I like that the hitting words don’t involve inflicting pain in the theme answers. (A slapstick was used to make a gentle thwack sound much harder.)
The fill’s slightly heavy on the crosswordese names and things front. HEDDA, ETNA, APSE, ENZO, OTT, EDDA, ASE, ESTES, and EMIR? Oh, yes. And the word SEEABLE has dictionary legitimacy but is seldom used (which is weird—why is the word with the Old English root less common than its Latinate cousin, visible?).
We’ve got double Lionel action in two adjacent clues. There’s [“Hello” singer Lionel] RICHIE beside the TRAINS that are [Lionels under the tree]. (Though I bet there have been plenty of Jewish kids with Lionel train sets who didn’t get their trains as Christmas gifts.)
Brendan Quigley’s blog crossword, “Themeless Monday”
I like the Manny Nosowsky-inspired grid design. Lots of long answers with a ton of easy flow throughout the matrix.

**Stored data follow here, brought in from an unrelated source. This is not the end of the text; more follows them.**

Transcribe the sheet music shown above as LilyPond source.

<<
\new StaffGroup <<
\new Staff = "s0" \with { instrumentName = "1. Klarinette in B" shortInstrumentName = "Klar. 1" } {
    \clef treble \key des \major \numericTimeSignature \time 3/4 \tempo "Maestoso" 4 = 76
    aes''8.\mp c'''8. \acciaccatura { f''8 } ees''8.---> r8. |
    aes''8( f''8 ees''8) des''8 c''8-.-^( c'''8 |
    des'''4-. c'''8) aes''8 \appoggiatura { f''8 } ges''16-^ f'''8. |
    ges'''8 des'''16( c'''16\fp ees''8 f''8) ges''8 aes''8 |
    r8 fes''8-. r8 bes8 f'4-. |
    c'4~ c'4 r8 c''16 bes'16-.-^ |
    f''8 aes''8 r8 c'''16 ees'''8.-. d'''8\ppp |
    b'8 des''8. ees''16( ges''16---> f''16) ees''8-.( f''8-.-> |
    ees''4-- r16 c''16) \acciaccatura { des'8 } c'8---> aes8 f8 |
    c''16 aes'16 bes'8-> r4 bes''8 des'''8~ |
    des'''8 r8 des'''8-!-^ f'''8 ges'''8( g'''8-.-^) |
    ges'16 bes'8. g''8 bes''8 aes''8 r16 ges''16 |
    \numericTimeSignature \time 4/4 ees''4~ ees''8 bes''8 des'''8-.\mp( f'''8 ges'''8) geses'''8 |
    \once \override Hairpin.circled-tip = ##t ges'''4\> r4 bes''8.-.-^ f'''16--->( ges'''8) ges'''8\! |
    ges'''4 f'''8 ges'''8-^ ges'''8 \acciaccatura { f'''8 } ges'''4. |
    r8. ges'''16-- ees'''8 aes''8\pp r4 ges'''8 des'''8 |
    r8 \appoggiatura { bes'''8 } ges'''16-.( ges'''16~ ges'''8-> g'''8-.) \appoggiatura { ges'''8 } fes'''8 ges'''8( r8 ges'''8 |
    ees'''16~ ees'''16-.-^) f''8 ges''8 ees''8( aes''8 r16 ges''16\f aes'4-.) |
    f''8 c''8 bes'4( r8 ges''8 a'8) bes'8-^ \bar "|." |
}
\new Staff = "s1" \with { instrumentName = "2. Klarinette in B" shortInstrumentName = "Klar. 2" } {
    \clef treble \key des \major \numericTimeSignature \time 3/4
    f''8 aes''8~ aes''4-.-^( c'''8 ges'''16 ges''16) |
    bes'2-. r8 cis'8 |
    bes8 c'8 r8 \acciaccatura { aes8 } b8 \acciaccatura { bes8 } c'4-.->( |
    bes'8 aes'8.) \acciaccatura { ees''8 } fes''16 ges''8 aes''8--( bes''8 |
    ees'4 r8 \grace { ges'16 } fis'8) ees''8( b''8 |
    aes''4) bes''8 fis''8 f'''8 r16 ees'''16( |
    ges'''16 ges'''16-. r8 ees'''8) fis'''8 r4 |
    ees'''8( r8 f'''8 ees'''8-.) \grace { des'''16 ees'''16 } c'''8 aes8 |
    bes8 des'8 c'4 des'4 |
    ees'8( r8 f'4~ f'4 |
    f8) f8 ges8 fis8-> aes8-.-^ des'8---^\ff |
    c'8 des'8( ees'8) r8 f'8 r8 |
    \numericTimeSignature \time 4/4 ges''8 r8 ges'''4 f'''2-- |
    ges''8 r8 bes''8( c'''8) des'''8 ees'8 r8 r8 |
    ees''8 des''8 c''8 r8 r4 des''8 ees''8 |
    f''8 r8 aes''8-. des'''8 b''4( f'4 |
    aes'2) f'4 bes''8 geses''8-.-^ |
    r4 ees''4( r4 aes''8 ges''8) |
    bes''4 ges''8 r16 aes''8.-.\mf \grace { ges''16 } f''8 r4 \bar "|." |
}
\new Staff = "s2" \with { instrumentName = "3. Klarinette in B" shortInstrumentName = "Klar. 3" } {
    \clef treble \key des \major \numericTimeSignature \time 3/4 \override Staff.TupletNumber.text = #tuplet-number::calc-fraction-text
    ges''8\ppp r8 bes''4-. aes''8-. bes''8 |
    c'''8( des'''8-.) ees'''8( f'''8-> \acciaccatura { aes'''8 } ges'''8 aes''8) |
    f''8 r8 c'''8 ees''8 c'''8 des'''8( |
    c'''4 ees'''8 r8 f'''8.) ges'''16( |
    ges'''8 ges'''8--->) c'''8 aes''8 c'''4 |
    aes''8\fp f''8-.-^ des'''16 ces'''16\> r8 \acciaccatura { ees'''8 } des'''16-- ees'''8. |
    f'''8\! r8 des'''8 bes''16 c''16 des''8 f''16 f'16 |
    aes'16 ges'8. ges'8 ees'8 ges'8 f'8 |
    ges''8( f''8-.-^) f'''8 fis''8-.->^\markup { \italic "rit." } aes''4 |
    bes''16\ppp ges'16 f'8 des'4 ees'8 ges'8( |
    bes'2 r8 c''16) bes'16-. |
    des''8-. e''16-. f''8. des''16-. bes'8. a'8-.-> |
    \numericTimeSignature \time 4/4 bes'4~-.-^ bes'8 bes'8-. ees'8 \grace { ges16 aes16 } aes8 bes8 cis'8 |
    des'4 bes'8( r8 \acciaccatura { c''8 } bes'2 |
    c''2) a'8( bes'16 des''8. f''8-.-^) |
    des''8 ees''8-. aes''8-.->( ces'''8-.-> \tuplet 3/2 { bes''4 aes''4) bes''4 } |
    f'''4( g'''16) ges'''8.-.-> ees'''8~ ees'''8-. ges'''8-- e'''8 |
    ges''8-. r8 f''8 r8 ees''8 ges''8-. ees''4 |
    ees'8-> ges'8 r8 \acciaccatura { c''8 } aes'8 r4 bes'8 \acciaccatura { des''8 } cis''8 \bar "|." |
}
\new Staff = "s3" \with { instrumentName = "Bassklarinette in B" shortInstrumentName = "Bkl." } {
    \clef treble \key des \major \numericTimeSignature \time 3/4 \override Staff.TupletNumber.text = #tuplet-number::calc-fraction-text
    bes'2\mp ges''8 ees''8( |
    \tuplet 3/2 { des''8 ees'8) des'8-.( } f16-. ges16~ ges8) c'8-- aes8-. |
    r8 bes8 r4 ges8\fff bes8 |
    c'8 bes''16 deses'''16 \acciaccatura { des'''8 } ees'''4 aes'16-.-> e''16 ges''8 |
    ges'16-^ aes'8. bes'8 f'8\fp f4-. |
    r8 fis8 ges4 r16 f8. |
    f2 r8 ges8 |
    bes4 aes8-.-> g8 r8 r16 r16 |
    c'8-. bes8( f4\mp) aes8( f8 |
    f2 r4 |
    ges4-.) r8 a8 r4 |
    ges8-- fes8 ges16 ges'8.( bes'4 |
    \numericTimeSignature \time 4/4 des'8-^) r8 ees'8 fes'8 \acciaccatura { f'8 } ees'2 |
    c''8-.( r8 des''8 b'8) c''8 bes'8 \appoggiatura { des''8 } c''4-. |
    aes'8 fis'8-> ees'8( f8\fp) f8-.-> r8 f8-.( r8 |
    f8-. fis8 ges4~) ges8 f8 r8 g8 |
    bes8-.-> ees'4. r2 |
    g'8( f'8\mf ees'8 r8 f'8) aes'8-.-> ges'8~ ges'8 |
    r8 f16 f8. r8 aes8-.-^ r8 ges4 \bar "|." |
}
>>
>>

Loved the clue for PIGLET. Never really thought of his outfit as a “magenta jumper.” Like ATTILA with a comic-strip clue since I just saw a new bakery in Chicago called Sweet Attila’s (it’s named after a rabbit, Sweet Attila the Honey Bunny). Liked being duped by the “football” clue that meant soccer, right on the heels of American football’s DETROIT LIONS. Also liked HONEY MUSTARD, didn’t-know-it-but-like-it GUY NOIR, SUN HAT beside ECLIPSED, three-S CHESS SET, and SHARON STONE.
Favorite clue: [Frank and beans?] for CHILI DOG, because There’s Something About Mary has ruined the phrase “franks and beans” for me forever.